Law 22 · Instruction & Output
Show, Don't Tell
When prose fails, stop writing prose.

The principle
If an instruction has produced the wrong result twice, writing it a third time — more precisely — rarely helps, because prose is always interpretable. Two or three concrete input/output examples eliminate the ambiguity that no amount of careful description can.

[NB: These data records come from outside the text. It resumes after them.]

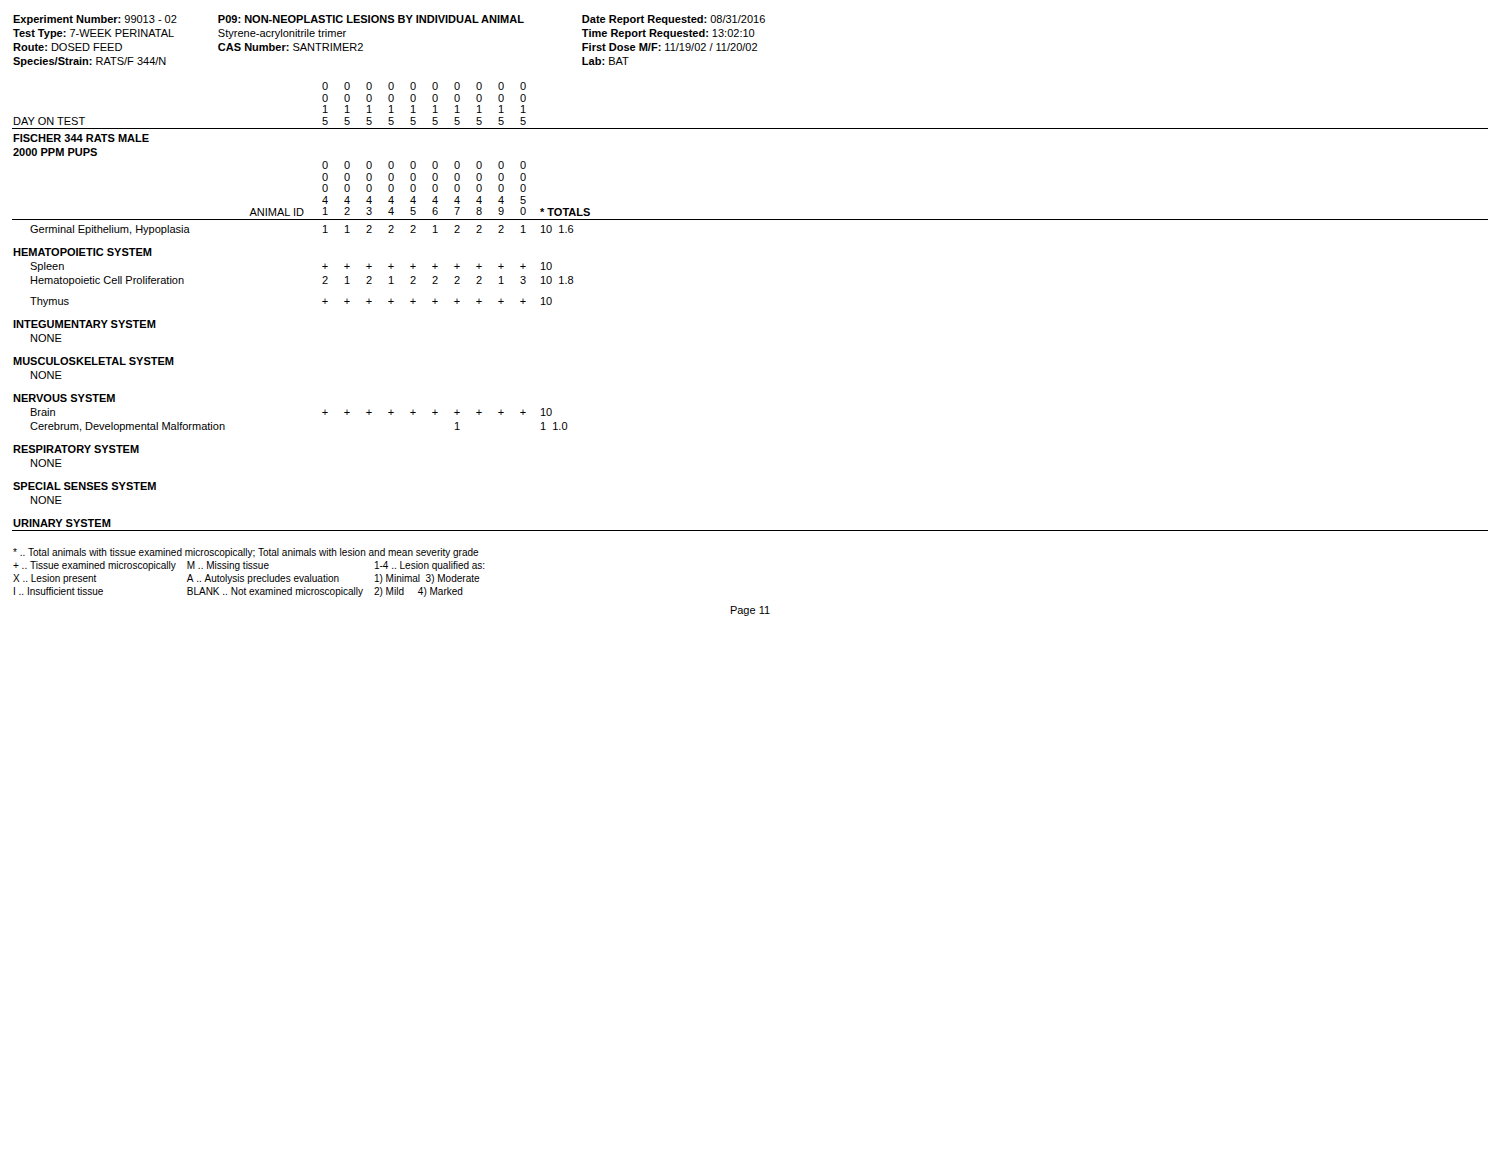| Experiment Number: 99013 - 02 | P09: NON-NEOPLASTIC LESIONS BY INDIVIDUAL ANIMAL | Date Report Requested: 08/31/2016 |
| Test Type: 7-WEEK PERINATAL | Styrene-acrylonitrile trimer | Time Report Requested: 13:02:10 |
| Route: DOSED FEED | CAS Number: SANTRIMER2 | First Dose M/F: 11/19/02 / 11/20/02 |
| Species/Strain: RATS/F 344/N | | Lab: BAT |
| DAY ON TEST | 0 0 1 5 | 0 0 1 5 | 0 0 1 5 | 0 0 1 5 | 0 0 1 5 | 0 0 1 5 | 0 0 1 5 | 0 0 1 5 | 0 0 1 5 | 0 0 1 5 | |
| FISCHER 344 RATS MALE | |
| 2000 PPM PUPS | |
| ANIMAL ID | 0 0 0 4 1 | 0 0 0 4 2 | 0 0 0 4 3 | 0 0 0 4 4 | 0 0 0 4 5 | 0 0 0 4 6 | 0 0 0 4 7 | 0 0 0 4 8 | 0 0 0 4 9 | 0 0 0 5 0 | * TOTALS |
| Germinal Epithelium, Hypoplasia | 1 | 1 | 2 | 2 | 2 | 1 | 2 | 2 | 2 | 1 | 10 1.6 |
| HEMATOPOIETIC SYSTEM |
| Spleen | + | + | + | + | + | + | + | + | + | + | 10 |
| Hematopoietic Cell Proliferation | 2 | 1 | 2 | 1 | 2 | 2 | 2 | 2 | 1 | 3 | 10 1.8 |
| Thymus | + | + | + | + | + | + | + | + | + | + | 10 |
| INTEGUMENTARY SYSTEM |
| NONE | |
| MUSCULOSKELETAL SYSTEM |
| NONE | |
| NERVOUS SYSTEM |
| Brain | + | + | + | + | + | + | + | + | + | + | 10 |
| Cerebrum, Developmental Malformation | | | | | | | 1 | | | | 1 1.0 |
| RESPIRATORY SYSTEM |
| NONE | |
| SPECIAL SENSES SYSTEM |
| NONE | |
| URINARY SYSTEM |
| * .. Total animals with tissue examined microscopically; Total animals with lesion and mean severity grade |
| + .. Tissue examined microscopically | M .. Missing tissue | 1-4 .. Lesion qualified as: |
| X .. Lesion present | A .. Autolysis precludes evaluation | 1) Minimal 3) Moderate |
| I .. Insufficient tissue | BLANK .. Not examined microscopically | 2) Mild 4) Marked |
Page 11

Examples demonstrate the rule; prose only describes it.
Why it happens
Large models perform in-context learning: they infer the intended mapping from a handful of input-output demonstrations rather than from a verbal description, an ability that emerged prominently at the GPT-3 scale where few-shot examples sharply outperformed zero-shot instructions on many tasks. Prose underdetermines the rule because natural language is inherently ambiguous, whereas concrete examples pin the decision boundary, especially for edge cases and the leave it blank cases that words struggle to convey. The lever is real but blunt: example order alone can swing accuracy from near state-of-the-art to near chance, so demonstrations are powerful precisely because the model leans on them heavily. That sensitivity is the flip side of why a third rewrite of the instruction rarely helps while two or three sharp examples usually do.
Watch for
- You have rewritten the same instruction two or three times and the output is still wrong in the same way.
- The model handles the typical case but mangles edge cases the prose tried to describe in the abstract.
- Reviewers keep disagreeing about what the instruction actually means, which means the model cannot resolve it either.
In practice
Your extraction agent keeps formatting phone numbers inconsistently, so you rewrite the instruction a third time: 'normalize to E.164, strip extensions, handle missing area codes gracefully.' It still botches the edge cases. Stop adding adjectives to prose. Drop in four labeled examples instead: '(555) 123-4567' to '+15551234567', 'ext. 12' to dropped, 'unknown' to null, an international number with a country code. The examples pin down exactly what 'gracefully' meant, which no amount of careful description ever could.
Apply it
- Replace failed prose with two or three labeled input-output examples that demonstrate the exact rule.
- Include the hard cases explicitly: edge cases, the empty or null case, and a near-miss that should be rejected.
- Vary or shuffle example order when testing, since order alone can shift results, and keep the examples consistent in format.
The takeaway
When results are inconsistent, switch from describing to demonstrating. Show worked examples — especially the edge cases and the 'leave it blank' cases — and let the model generalize from them.